HONG KONG - Police in central China's Hunan province have discovered used medical supplies being "recycled" at a workshop, and tracked down a network of dealers across the country, in the latest case of black-hearted goods being sold on the market.
Over 140 tonnes of used plastic medical supplies, including syringes and blood bags, were illegally sold off through an underground network of recyclers, Chinese state media reported over the weekend.
The case came to light with the jailing of a dozen people found guilty of polluting the environment in Hunan province last week, the South China Morning Post reported on Monday. (June 12).

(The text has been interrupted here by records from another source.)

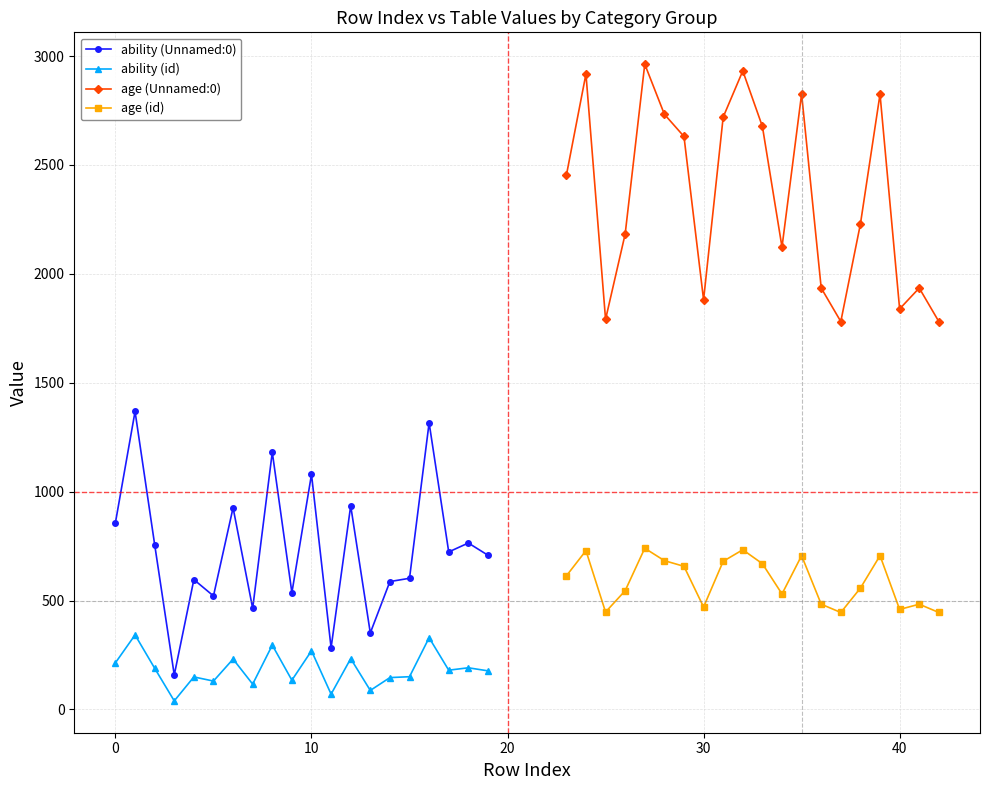

Does the chart display data point markers on the line(s)?

Yes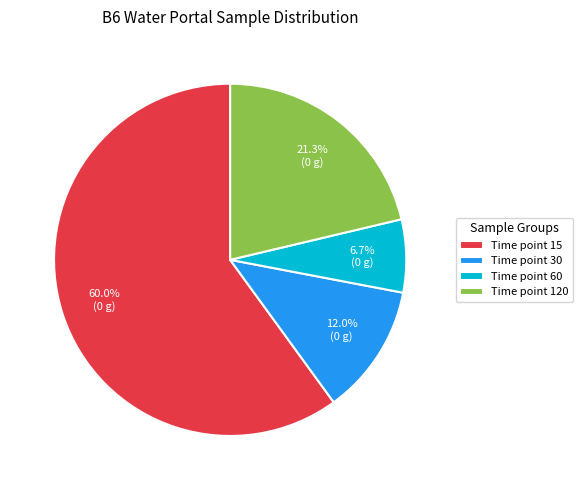

What is the largest slice in the pie chart?

Time point 15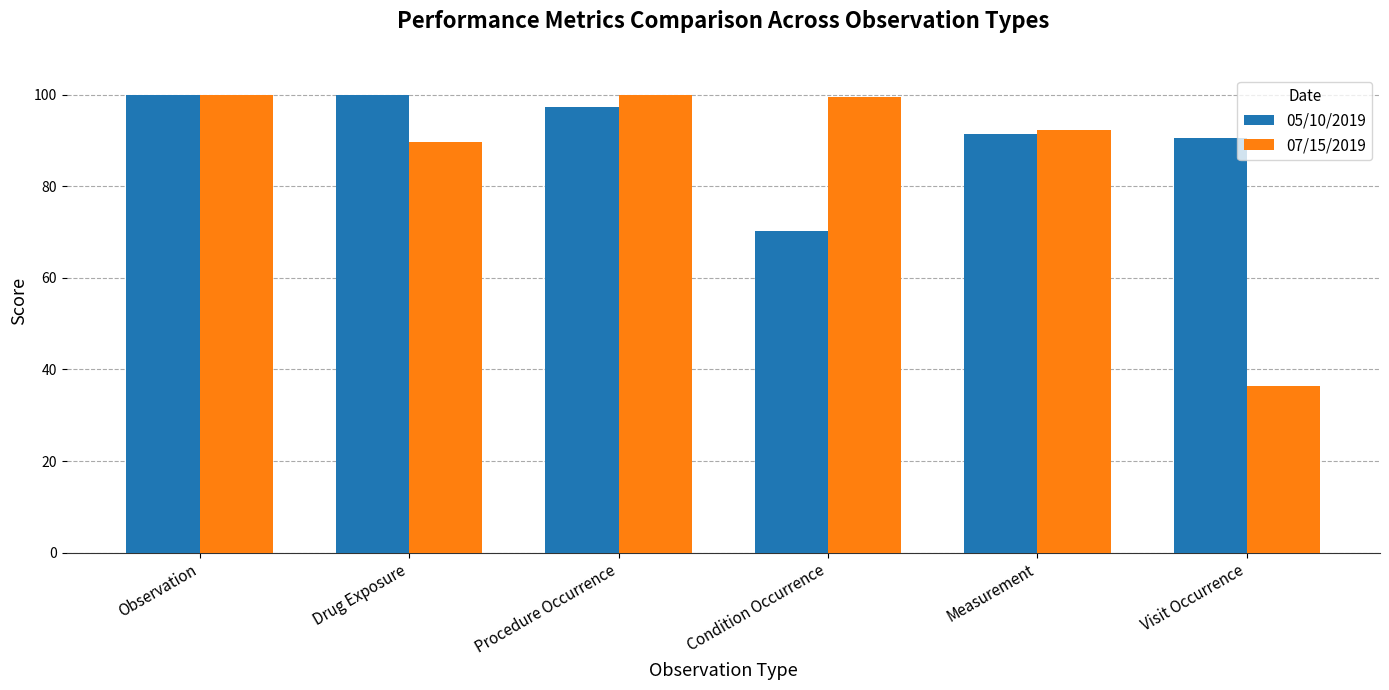

At Visit Occurrence, list the series in order from largest to smallest.

05/10/2019, 07/15/2019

Police said they were concerned that more of the dangerous waste materials might have been re-introduced into the manufacturing chain and reprocessed into plastic products for the food, medical and building renovation industries, the Post cited Outlook magazine as saying.
In April 2016, officials from an environmental protection bureau in Hunan, acting on a tip off, discovered several men "recycling" some 50 tonnes of used medical supplies in a backyard workshop in Gupei township, reported Outlook, which is published by China's official Xinhua news agency.
The men, including a dealer and a few workers, said they bought the waste from a rubbish dump for 2,000 yuan (S$407) a tonne. The waste material was then sold to another dealer for 5,000 yuan a tonne.
Bureau official Xu Shuli was cited as saying: "The scene was dreadful to the eye and disturbing to the mind."
Liquid residue from IV bags was seen leaking onto the ground, and syringes were found with dried blood, Outlook reported, adding that there was a stench in the air.
Hunan police spent six months investigating the case, and detained dozens of suspects in the web of dealers and suppliers in provinces including Hubei, Guangdong, Hebei and Jiangsu. More are expected to be arrested.
In one case, a dealer in Langfang, in northern Hebei province, sold the illegally processed waste for use in manufacturing pipes, and supplies for food and medical industries.
Most of the waste had come from public medical facilities, and investigators said several hospital property management companies have also been implicated in the case, the Post reported.
"County-level hospitals do not pay support staff and cleaners enough, so they let them sell the waste," one hospital employee said, adding that many of such hospitals try to save the cost of engaging professional recycling companies to destroy used medical supplies.